### [WHAT YOU HAVE TO DO]
A single number is required: how many lines in the records below contain "toggle".

### [DATA EXTRACT]
===============
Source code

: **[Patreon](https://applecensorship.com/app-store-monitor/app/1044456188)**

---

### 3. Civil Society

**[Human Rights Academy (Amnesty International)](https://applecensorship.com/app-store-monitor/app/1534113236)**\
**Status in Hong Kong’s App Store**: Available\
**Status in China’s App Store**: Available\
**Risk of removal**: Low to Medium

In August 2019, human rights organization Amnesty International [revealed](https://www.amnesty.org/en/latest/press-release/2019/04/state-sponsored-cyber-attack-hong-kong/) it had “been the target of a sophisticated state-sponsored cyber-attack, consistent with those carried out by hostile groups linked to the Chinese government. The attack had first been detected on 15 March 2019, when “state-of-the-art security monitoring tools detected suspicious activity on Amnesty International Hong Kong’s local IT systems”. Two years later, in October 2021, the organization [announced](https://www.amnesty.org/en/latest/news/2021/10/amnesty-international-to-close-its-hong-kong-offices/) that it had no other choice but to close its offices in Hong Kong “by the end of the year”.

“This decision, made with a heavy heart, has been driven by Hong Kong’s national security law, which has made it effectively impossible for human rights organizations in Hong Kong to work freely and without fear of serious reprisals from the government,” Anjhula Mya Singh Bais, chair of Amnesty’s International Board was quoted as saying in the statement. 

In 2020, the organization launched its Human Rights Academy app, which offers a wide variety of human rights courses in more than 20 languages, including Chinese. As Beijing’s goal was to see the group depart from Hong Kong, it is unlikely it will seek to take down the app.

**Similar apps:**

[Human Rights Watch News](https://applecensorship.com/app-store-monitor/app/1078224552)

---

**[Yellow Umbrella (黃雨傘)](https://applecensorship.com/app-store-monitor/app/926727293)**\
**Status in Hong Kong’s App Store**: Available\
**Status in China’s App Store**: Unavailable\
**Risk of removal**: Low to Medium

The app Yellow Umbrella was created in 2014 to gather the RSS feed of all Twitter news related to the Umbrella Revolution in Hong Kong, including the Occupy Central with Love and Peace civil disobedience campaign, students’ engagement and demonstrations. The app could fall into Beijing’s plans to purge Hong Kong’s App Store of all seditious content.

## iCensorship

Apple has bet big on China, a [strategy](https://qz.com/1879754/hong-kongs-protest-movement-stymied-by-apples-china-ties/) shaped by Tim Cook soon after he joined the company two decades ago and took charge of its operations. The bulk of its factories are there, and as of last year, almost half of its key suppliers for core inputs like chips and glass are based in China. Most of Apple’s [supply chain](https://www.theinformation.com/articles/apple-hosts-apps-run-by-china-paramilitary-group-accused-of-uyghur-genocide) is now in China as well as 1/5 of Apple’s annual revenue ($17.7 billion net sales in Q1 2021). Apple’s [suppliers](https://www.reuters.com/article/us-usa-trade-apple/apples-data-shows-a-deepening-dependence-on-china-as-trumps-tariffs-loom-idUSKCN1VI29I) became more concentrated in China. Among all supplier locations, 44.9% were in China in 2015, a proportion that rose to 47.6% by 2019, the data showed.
===============
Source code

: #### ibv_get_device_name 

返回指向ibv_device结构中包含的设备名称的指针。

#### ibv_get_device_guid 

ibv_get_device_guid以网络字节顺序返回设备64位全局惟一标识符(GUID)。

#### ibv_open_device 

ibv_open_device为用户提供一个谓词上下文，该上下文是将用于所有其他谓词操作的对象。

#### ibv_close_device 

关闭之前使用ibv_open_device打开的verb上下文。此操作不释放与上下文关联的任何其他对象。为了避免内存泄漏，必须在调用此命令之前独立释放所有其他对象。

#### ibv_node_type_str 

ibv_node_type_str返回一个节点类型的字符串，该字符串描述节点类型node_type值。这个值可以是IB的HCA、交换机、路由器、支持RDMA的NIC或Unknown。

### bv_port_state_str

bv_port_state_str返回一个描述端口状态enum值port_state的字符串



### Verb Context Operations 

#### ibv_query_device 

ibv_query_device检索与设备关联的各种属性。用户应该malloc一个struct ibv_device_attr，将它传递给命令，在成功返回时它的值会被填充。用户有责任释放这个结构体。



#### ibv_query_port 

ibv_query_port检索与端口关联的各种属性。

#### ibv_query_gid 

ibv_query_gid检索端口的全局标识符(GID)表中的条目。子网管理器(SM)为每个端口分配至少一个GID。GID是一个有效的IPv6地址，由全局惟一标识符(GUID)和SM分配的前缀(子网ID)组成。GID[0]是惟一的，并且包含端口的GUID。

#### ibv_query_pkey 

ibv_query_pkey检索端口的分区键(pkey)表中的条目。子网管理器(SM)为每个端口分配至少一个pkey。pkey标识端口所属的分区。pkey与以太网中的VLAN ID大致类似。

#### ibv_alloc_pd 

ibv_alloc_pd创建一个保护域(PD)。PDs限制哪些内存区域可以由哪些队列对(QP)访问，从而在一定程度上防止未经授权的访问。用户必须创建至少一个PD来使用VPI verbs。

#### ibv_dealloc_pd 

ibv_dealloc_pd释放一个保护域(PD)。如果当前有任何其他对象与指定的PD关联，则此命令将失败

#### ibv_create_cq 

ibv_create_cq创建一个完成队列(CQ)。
===============
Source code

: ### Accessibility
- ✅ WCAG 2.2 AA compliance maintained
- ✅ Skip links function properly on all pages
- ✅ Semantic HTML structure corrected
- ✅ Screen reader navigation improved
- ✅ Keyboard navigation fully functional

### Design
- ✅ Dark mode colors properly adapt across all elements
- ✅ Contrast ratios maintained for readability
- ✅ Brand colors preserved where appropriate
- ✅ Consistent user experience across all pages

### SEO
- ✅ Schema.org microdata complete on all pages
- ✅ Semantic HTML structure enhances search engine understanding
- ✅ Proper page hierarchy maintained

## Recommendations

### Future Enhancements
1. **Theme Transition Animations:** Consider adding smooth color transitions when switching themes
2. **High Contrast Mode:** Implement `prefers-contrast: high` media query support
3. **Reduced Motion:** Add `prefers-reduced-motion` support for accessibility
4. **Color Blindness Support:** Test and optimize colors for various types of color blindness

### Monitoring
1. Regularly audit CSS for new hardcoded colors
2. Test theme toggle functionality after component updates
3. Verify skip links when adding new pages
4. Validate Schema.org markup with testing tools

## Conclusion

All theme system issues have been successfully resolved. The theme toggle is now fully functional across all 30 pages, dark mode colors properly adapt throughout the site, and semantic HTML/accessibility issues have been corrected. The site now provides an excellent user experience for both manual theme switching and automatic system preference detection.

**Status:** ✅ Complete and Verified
===============
### [SOLVED PROBLEM]
2